Instructor: Lance Martin, Software Engineer at Langchain
Focus: Implementation of Retrieval-Augmented Generation (RAG) from scratch.
Motivation: Most data is private; LLMs are trained on publicly available data.
Objective: Combine custom data with LLMs using RAG.
Key Concepts
1. Introduction to RAG
Definition: Retrieval-Augmented Generation (RAG) combines LLMs with external data for better contextual responses.
Context Windows: Recent advancements have increased context windows from 4-8k tokens to millions of tokens, allowing extensive private data utilization.
Motivation: Importance of integrating external data into LLMs for processing private and corporate information.
2. Process of RAG
Three Main Steps:
Indexing: Create a database of documents for retrieval.
Retrieval: Extract relevant data from indexed documents based on input queries.
Generation: Use relevant documents to generate answers via LLM.
3. Query Translation Techniques
Goal: Improve retrieval by modifying user queries.
Methods:
Query Rewriting: Reformulate questions for better retrieval.
Sub-question Decomposition: Break down complex questions into simpler sub-questions.
Step-back Prompting: Generate more abstract questions that are easier to answer.
4. Indexing Techniques
Document Indexing: Processing documents to allow easy retrieval.
Embedding Methods: Converting documents into numerical representations (vectors) for comparison.
Multi-Representation Indexing: Utilizing summarized representations of documents for optimized retrieval.
5. Retrieval Techniques
K-Nearest Neighbor Search: Finding relevant documents by comparing the embedded question to the stored document vectors.

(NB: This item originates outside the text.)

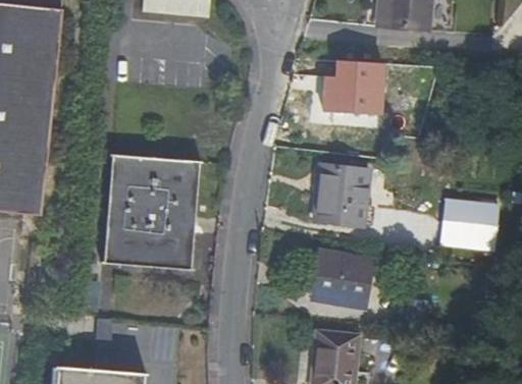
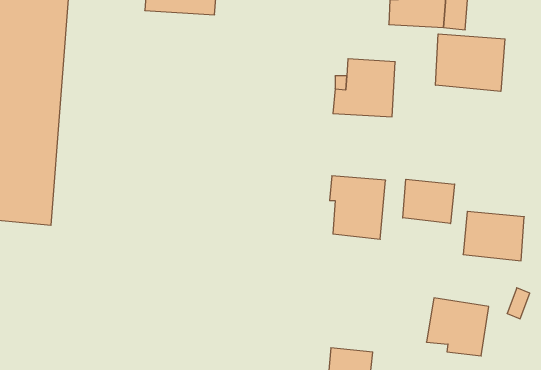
building: none -> [436,34,505,91]
building: [103,156,200,270] -> none
building: none -> [403,179,455,224]
building: [314,253,373,308] -> [426,298,489,356]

Locational Proximity: Documents close in the semantic space are retrieved based on their relevance.
6. Generation Phase
Prompt Construction: Building prompts that combine context and user questions for accurate answers.
Active RAG: Implementing feedback loops to iteratively improve retrieval and generation quality based on relevance and accuracy checks.
Recent Developments in RAG
1. Document-Centric RAG
Overview: Focus on retrieving full documents instead of chunks to avoid issues related to chunking and ensure holistic context is preserved.
Implications: Reduced latency, increased accuracy, and enhanced retrieval quality.
2. Adaptive RAG Framework
Concept: Incorporating testing and validation in RAG workflows to improve the reliability of retrieved documents and generated answers.
Techniques: Utilizing existing query analysis, routing to appropriate sources, and applying grading techniques to ensure relevant and accurate outputs.
Conclusion
Future of RAG: As LLMs evolve, the integration of robust retrieval methods with flexible document management will become increasingly critical.
Encouragement: Engage with the course, experiment with the techniques discussed, and provide feedback for continuous improvement in RAG implementations.